==== RECORDS PROVIDED
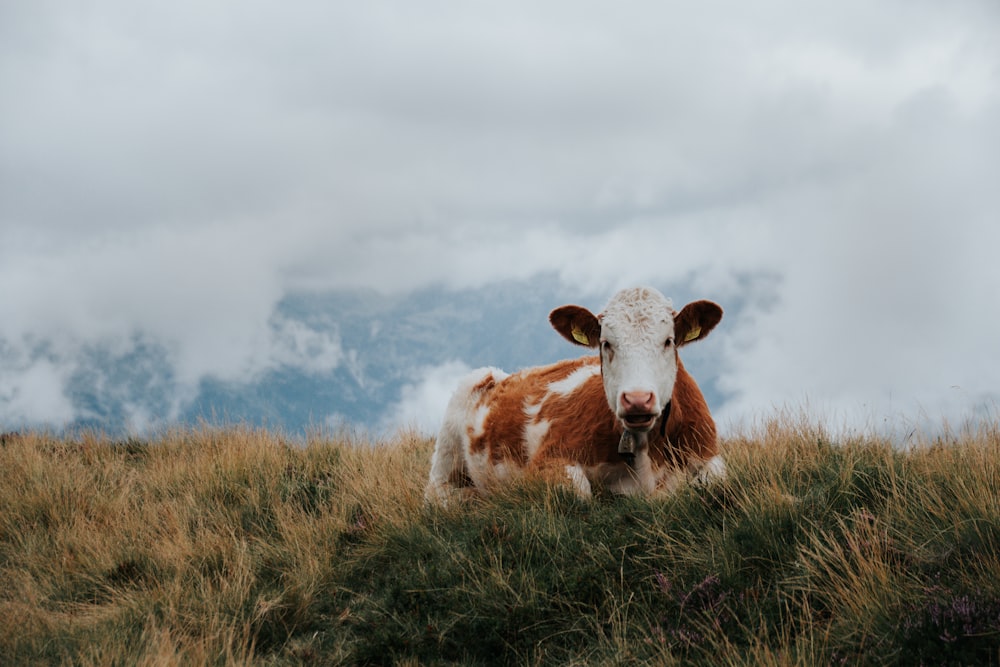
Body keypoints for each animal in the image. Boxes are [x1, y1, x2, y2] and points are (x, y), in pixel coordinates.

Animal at [424, 284, 728, 504]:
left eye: (668, 341)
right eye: (606, 343)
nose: (637, 399)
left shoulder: (707, 453)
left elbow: (715, 481)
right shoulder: (547, 460)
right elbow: (578, 491)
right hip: (449, 443)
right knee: (438, 495)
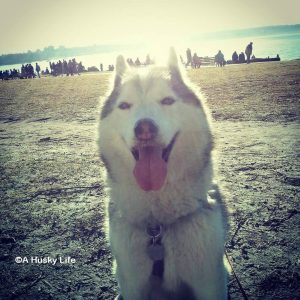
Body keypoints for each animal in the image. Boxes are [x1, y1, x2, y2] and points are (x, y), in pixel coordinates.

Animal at [98, 48, 227, 298]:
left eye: (167, 100)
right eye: (124, 105)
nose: (144, 128)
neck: (157, 227)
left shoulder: (208, 278)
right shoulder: (133, 282)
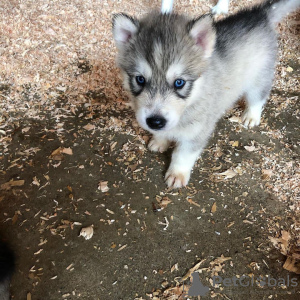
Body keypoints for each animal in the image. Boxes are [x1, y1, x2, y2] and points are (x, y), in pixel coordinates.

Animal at [113, 0, 300, 188]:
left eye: (179, 82)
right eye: (140, 79)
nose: (155, 122)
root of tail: (259, 14)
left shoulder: (197, 132)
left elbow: (183, 155)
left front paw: (177, 174)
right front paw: (159, 141)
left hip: (258, 79)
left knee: (258, 98)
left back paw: (251, 116)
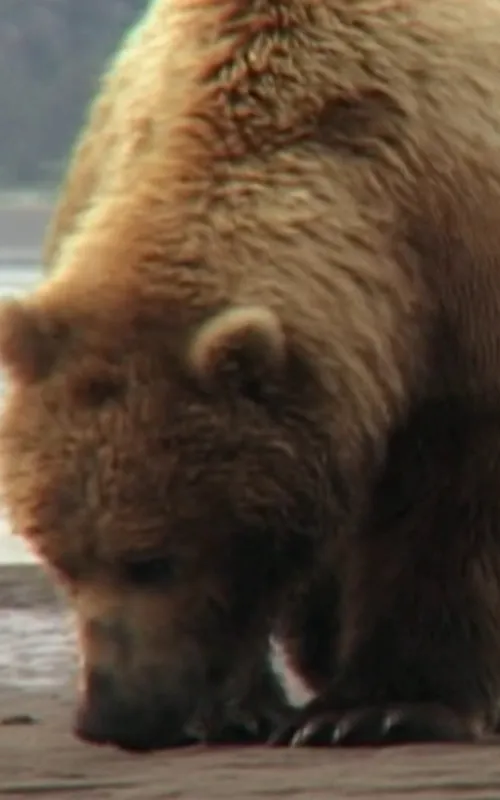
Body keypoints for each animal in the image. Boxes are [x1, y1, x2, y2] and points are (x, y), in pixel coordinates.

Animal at [2, 0, 500, 753]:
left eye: (154, 558)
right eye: (61, 558)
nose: (113, 716)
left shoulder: (459, 285)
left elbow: (446, 508)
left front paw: (381, 706)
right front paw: (241, 706)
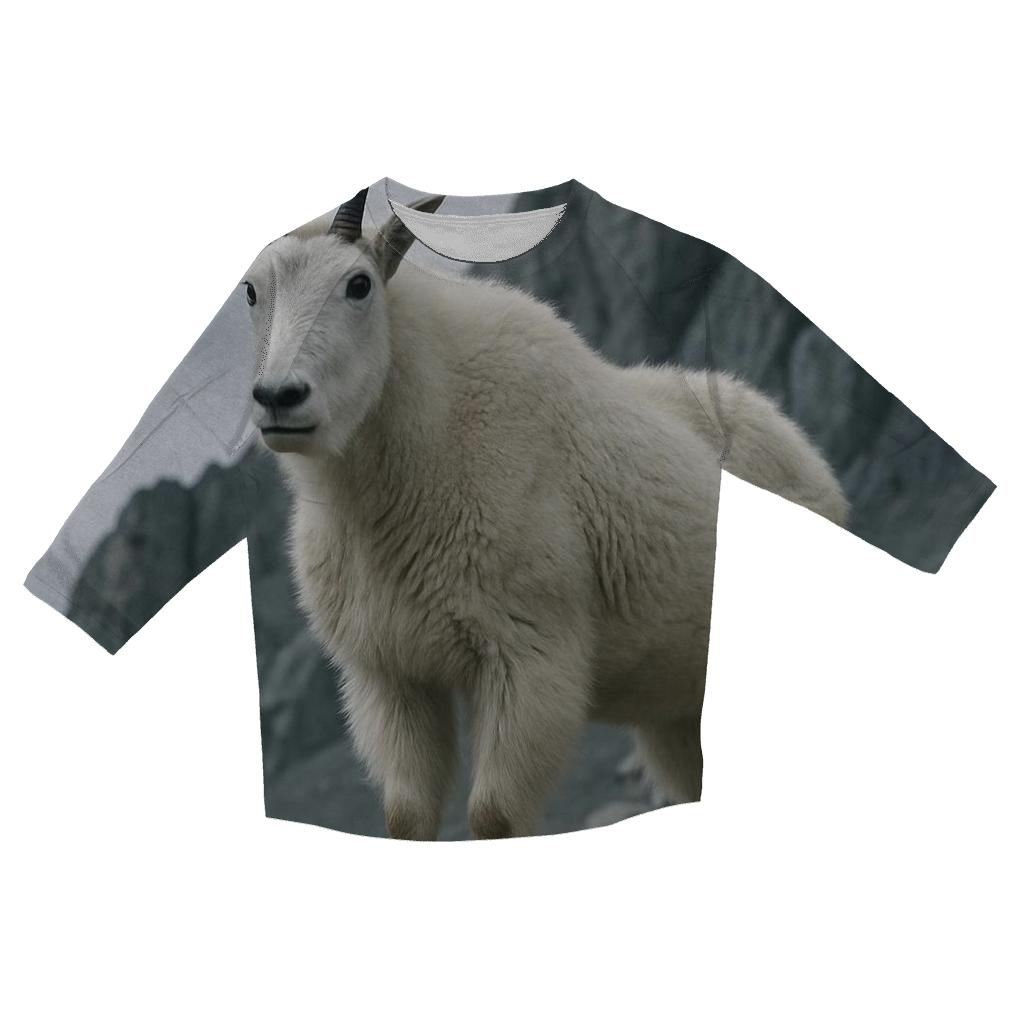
========
** EXERCISE DESCRIPTION **
Beginning with the line that contains "neck: (157, 227)", print exactly every line through the end of the records, both included. Omit the pictures.

** TASK OUTPUT **
neck: (157, 227)
left shoulder: (208, 278)
right shoulder: (133, 282)
Body keypoints for each animal in the image. Boxes are [x1, y1, x2, y2] and points are (x, y), in pixel coordinates.

Animal at [113, 0, 300, 188]:
left eye: (179, 82)
right eye: (140, 79)
nose: (155, 122)
root of tail: (259, 14)
left shoulder: (197, 132)
left elbow: (183, 155)
left front paw: (177, 174)
right front paw: (159, 141)
left hip: (258, 79)
left knee: (258, 98)
left back paw: (251, 116)
Body keypoints for each animal in the image. Boxes are [x1, y1, x2, y2] and points are (x, y), in pixel coordinates.

Animal at [2, 0, 500, 753]:
left eye: (154, 558)
right eye: (61, 558)
nose: (113, 716)
left shoulder: (459, 285)
left elbow: (446, 508)
left front paw: (381, 706)
right front paw: (241, 706)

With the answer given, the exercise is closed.